Not exactly what I had in mind... We ended up re-imaging a development
environment because of this error. I should be paid for finding it - not the
other way around.

Also, to the MVPs who responded with procedural suggestions rather than
solutions or information about the problem at hand - I'll take that as an
indication that no-one has a clue about how this error could happen or how
to fix. This is indicative of the general malaise of sloth, incompetence and
mediocrity that seems to have permeated the inner core of the Microsoft
development community over the past several years, not surprisingly,
coincident with the Vista debacle. One can only hope that Windows 7.0 will
usher in better things such as a more workman-like pride in the quality of
the product line and less of a "whatever - chill out dude - have another
latte" attitude.
 
B

Ben Voigt [C++ MVP]

blogman said:
In other words, I pay a support fee for the honor of QAing their software.

Since MS hasn't jumped in to connect you with a product expert I can only
assume you aren't using a posting alias connected to your paid support.
Unless you're referring to the per-incident fee rather than the MSDN
subscription cost.
Not exactly what I had in mind... We ended up re-imaging a development
environment because of this error. I should be paid for finding it - not
the other way around.

Also, to the MVPs who responded with procedural suggestions rather than
solutions or information about the problem at hand - I'll take that as an
indication that no-one has a clue about how this error could happen or how
to fix. This is indicative of the general malaise of sloth, incompetence
and

Well, you didn't provide very much information.

And even if you did, we wouldn't likely have a shot at isolating it, much
less fixing it. MVPs don't have access to the Visual Studio source code (we
can get Windows source code if we feel like braving the licensing terms).
mediocrity that seems to have permeated the inner core of the Microsoft
development community over the past several years, not surprisingly,

MVPs are not Microsoft employees. We are a big part of the Microsoft
development community if that means the community who develop products using
Microsoft tools. But we don't have any bigger part in developing Visual
Studio than you do (i.e. sending in bug reports).
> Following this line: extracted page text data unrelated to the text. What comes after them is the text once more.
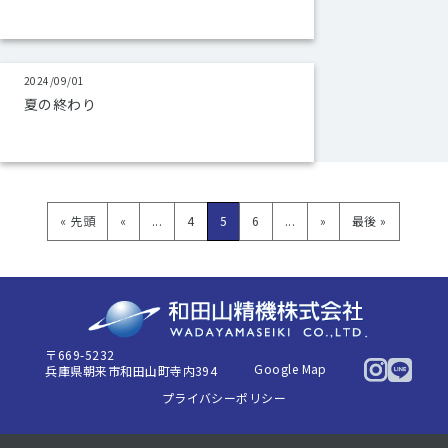
2024/09/01
夏の終わり
« 先頭
«
...
4
5
6
...
»
最後 »
〒669-5232
Google Map
兵庫県朝来市和田山町寺内394
プライバシーポリシー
We are support from the community, not support for the community. And
calling us names isn't going to help you. Maybe next time we hear about
this error I can write back that blogman saw this before, but what a jerk,
he didn't fix it, he just left it for some unsuspecting user to run into and
waste their time with. But I won't because I know you haven't any control
over it.
coincident with the Vista debacle. One can only hope that Windows 7.0 will
usher in better things such as a more workman-like pride in the quality of
the product line and less of a "whatever - chill out dude - have another
latte" attitude.

I think the issue isn't the workman pride but the difficulty in getting in
touch with the workmen. Which we aren't.